According to Ripple, leaders from the banking, fintech, corporate and asset management sector have made it clear that the “digital asset revolution is happening now”.
“Digital assets are quickly becoming a cornerstone of financial services, underpinned by progressive regulation, growing interest from Tier-1 banks, a steady consumer shift from banks to fintech providers, and booming stablecoin adoption,” Ripple says.
The survey was conducted in early 2026 and the findings released in March.
Stablecoin Boon or Bane?
Ripple has experienced significant success in the stablecoin sector since launching its Ripple USD (RLUSD) stablecoin in 2024.
With a market cap of $1.56 billion, it is considered a major regulated player in the market.
No doubt the platform was pleased to learn through its own survey that financial leaders were most bullish about stablecoins.
Roughly three-quarters of respondents believed they could boost cash-flow efficiency and unlock trapped working capital.
Ripple noted that finance leaders were thinking about stablecoins as more than “just a new way to execute payments”; instead, they viewed them as effective tools for treasury management.
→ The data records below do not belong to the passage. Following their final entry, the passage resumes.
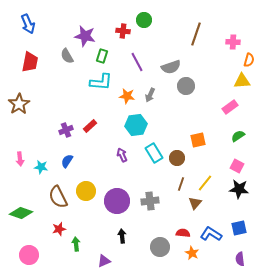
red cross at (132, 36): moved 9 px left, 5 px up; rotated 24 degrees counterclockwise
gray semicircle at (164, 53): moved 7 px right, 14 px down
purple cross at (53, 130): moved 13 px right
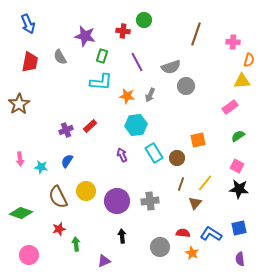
gray semicircle at (67, 56): moved 7 px left, 1 px down
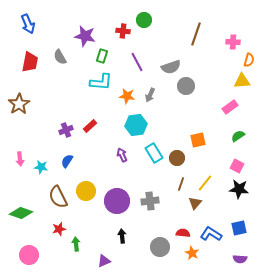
purple semicircle at (240, 259): rotated 80 degrees counterclockwise
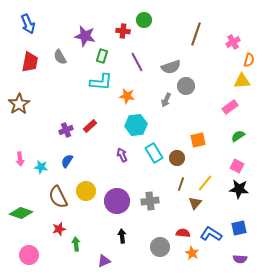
pink cross at (233, 42): rotated 32 degrees counterclockwise
gray arrow at (150, 95): moved 16 px right, 5 px down
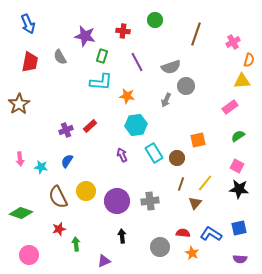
green circle at (144, 20): moved 11 px right
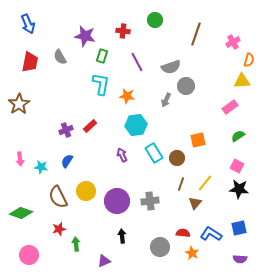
cyan L-shape at (101, 82): moved 2 px down; rotated 85 degrees counterclockwise
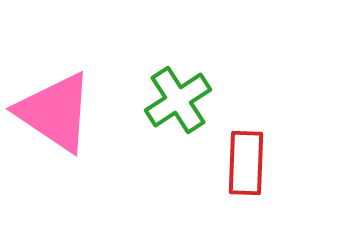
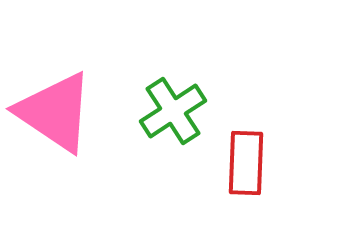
green cross: moved 5 px left, 11 px down
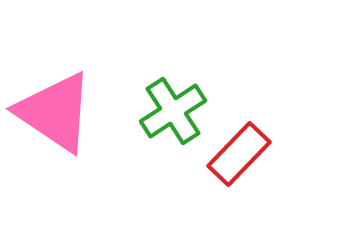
red rectangle: moved 7 px left, 9 px up; rotated 42 degrees clockwise
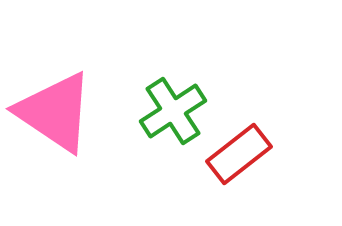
red rectangle: rotated 8 degrees clockwise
In March 2026, Ripple began testing a new trade finance model built around RLUSD in a bid to increase the speed of cross-border payments.
The pilot initiative, developed alongside supply chain finance company Unloq [https://unloq.com], is running on the XRP Ledger inside a testing framework developed by the Monetary Authority of Singapore.
The Asian city-state is one of the platform’s biggest growth markets.
The idea behind the project is to see whether stablecoin-based settlement can streamline trade finance, too often hampered by reliance on intermediaries and slow reconciliation.
The only potential drawback is that if the initiative takes off, the Ripple to USD price could be negatively affected.
Ripple has always championed its native XRP token as a bridge asset, the “middleman” in the process of a financial institution turning dollars in the US into pounds in the UK, for example.
Ripple converts dollars into XRP and then back into pounds.
If RLUSD can do exactly the same thing, questions will be asked about XRP’s relevance.
That is a bridge Ripple will have to cross if it gets to that point.
Tokenisation Partners
Another interesting finding from Ripple’s survey is that most banks and asset managers are seeking tokenisation partners to help execute their strategies.
Some 89% of respondents said digital asset storage and custody were top priority. “Token servicing/lifecycle management also ranks highly for banks at 82%, while asset managers place greater emphasis on primary distribution at 80%,” Ripple found.
The survey also revealed that just more than half of fintechs and financial institutions want an infrastructure provider that can offer a “one-stop-shop solution”. This rose to 71% among corporate financial leaders.
Ripple attributes this to institutions and firms wanting uncomplicated, cohesive systems.
Infrastructure Rules
In its final analysis, Ripple says companies across the board are looking for partners and solutions that are “secure, compliant, battle-tested and that enable growth and execution”.
“The message is clear: infrastructure decisions made today will shape competitive positioning tomorrow.”
No surprise that this is precisely where Ripple is placing much of its focus.